La même intégration bruit / musique observée précédemment, se retrouve à la fin du générique (à 4’30’’). C’est une nouvelle fois le son de corne de brume qui conclut la cadence harmonique sur la note ré. Comme Dziga Vertov le fera l’année suivante dans les célèbres séquences d’Enthousiasme réalisées à partir de sons de sirènes, Walter Ruttmann fait appel à un son de sirène comme marqueur de forme et le considère comme un élément moteur dans la structure générale de son film.

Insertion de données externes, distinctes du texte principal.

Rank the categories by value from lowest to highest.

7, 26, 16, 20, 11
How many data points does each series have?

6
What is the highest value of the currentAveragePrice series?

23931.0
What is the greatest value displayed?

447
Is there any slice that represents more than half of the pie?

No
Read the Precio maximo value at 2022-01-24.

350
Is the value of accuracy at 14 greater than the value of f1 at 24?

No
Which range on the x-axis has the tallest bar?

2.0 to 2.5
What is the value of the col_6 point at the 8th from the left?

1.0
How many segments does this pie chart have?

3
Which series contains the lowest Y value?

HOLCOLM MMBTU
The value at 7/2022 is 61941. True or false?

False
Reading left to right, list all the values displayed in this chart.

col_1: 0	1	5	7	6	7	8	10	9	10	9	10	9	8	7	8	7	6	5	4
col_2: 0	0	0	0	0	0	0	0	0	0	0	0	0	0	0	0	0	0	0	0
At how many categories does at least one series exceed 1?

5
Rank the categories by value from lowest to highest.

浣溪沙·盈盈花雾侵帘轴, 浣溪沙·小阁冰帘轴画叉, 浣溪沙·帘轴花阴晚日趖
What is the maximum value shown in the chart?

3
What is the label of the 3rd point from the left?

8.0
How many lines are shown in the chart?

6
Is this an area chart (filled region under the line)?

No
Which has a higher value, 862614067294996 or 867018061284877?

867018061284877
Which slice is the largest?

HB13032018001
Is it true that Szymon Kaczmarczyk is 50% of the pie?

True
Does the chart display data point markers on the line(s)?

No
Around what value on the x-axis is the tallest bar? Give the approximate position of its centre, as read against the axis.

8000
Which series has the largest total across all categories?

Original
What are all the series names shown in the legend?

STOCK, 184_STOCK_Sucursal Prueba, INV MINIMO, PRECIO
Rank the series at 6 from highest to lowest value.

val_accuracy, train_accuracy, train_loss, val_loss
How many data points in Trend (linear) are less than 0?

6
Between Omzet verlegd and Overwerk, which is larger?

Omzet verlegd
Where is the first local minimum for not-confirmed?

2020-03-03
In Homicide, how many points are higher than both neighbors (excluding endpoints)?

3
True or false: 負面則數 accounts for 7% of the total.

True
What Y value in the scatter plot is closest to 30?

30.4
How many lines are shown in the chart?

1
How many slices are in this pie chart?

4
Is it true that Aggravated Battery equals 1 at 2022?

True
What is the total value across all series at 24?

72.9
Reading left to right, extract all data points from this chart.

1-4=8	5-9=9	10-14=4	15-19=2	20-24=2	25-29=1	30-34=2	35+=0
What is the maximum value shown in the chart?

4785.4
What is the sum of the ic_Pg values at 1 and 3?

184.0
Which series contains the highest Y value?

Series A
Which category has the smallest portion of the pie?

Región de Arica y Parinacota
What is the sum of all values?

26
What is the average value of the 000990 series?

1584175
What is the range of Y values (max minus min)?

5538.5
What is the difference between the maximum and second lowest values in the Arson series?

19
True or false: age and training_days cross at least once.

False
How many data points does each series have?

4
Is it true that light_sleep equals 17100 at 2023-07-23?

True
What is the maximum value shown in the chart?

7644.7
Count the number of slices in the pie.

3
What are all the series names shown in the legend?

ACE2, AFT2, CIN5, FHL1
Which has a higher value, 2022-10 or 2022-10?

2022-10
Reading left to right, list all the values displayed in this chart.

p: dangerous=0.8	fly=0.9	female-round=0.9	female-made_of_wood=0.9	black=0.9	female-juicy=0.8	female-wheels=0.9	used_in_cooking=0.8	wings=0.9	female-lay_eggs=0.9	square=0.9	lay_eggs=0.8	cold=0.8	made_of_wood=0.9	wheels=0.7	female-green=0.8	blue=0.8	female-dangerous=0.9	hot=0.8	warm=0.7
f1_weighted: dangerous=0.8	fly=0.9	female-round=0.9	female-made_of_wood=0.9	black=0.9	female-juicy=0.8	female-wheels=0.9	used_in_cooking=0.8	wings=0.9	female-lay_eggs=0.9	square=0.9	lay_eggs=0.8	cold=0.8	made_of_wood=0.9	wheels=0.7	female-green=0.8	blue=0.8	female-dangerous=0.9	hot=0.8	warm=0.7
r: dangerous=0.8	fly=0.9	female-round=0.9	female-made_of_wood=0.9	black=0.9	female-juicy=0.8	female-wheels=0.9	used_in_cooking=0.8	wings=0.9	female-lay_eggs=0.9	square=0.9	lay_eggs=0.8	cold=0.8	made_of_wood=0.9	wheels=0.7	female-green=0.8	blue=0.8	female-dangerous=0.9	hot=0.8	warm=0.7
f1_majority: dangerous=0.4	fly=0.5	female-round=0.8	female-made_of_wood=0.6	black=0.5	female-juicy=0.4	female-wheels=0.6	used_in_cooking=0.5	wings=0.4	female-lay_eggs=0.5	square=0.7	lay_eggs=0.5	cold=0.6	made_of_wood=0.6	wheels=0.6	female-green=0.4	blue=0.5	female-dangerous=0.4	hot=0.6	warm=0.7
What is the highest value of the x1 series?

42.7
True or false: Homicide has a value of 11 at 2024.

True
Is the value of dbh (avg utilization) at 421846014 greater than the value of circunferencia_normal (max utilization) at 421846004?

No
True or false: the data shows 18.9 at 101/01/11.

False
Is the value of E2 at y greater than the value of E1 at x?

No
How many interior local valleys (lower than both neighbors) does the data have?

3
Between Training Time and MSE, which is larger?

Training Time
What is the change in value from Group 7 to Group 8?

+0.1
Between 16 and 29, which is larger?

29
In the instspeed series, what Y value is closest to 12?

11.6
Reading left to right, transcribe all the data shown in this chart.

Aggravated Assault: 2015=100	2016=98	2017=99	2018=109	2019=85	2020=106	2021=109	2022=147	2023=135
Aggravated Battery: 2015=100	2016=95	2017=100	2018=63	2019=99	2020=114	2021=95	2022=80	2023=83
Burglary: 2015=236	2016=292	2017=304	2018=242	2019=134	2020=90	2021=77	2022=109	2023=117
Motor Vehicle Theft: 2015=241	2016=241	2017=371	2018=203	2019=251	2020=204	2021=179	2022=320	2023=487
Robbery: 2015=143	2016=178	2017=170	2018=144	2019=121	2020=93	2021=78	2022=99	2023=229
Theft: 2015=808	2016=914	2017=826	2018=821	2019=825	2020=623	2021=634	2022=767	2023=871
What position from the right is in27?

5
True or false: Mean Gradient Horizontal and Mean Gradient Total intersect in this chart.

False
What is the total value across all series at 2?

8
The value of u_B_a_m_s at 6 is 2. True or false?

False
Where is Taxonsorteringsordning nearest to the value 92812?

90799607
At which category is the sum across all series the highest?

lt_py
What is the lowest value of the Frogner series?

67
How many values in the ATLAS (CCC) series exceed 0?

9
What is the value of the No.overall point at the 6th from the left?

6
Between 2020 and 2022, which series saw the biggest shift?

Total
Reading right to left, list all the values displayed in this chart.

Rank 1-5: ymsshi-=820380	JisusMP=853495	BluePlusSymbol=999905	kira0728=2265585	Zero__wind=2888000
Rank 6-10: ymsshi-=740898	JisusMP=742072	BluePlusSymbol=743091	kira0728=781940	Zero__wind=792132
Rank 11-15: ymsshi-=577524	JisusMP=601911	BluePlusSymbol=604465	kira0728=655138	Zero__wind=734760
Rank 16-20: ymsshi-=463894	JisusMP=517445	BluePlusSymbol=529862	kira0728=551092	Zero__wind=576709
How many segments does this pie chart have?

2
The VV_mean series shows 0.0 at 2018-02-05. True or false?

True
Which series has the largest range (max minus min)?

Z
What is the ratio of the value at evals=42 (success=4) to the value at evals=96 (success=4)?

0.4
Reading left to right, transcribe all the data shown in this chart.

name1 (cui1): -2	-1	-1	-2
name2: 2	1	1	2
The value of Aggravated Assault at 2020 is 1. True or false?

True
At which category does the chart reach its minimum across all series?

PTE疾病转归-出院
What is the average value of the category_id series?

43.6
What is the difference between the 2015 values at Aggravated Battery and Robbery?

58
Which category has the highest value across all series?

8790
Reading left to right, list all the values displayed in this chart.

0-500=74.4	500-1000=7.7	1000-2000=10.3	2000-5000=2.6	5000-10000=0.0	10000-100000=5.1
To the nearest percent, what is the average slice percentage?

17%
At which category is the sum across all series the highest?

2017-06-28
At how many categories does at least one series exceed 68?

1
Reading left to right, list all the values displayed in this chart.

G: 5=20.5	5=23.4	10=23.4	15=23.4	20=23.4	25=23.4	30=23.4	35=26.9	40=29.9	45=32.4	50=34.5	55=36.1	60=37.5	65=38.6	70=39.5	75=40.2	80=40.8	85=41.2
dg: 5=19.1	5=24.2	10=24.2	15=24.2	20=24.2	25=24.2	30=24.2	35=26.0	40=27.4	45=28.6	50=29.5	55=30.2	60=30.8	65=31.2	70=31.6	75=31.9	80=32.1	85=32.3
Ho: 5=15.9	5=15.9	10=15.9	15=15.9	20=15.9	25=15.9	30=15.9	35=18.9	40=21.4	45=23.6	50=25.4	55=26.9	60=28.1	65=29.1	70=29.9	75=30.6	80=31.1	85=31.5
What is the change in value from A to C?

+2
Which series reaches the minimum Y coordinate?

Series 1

Après le générique, se succèdent des tableaux qui décrivent les différents us et coutumes répandus sur la planète selon des catégories communes : traditions vestimentaires, danses, loisirs, ou encore nourriture, religions, etc. Lorsque survient le tableau intitulé « le travail », la musique de Zeller cède la place à un montage sonore en correspondance directe avec ce qui est représenté à l’écran. Autrement dit, on voit ce que l’on entend, et ce qu’il est donné d’entendre rompt radicalement avec la musique d’accompagnement. Ce n’est plus l’image qui asservit le son mais le contraire. Il s’agit dans cette séquence de représenter la diversité des métiers : Ruttmann abandonne alors le domaine strictement instrumental pour employer des sources sonores naturelles. Construite sur un modèle rythmique, cette séquence ne comporte pas de mixage, les sons se succèdent en un fulgurant montage de bruits. La sonorité des marteaux, des enclumes, des scies manuelles et électriques, des machines ou des voix lançant des ordres en allemand, vient cadencer cette composition sonore. Ce collage bruitiste est évidemment le fruit d’un minutieux travail de composition sonore cherchant à dégager la valeur rythmique des sons/bruits. L’écoute de cette séquence rappelle immédiatement les montages du début de Wochenende dont certains sons seront récupérés deux ans plus tard. Ils sont déjà tout aussi habiles, aussi précis, leurs articulations sonores sont déjà tout aussi riches. En ce sens, la séquence du travail peut être considérée comme une complète prémonition de ce qu’il réalise deux ans plus tard dans Week-End.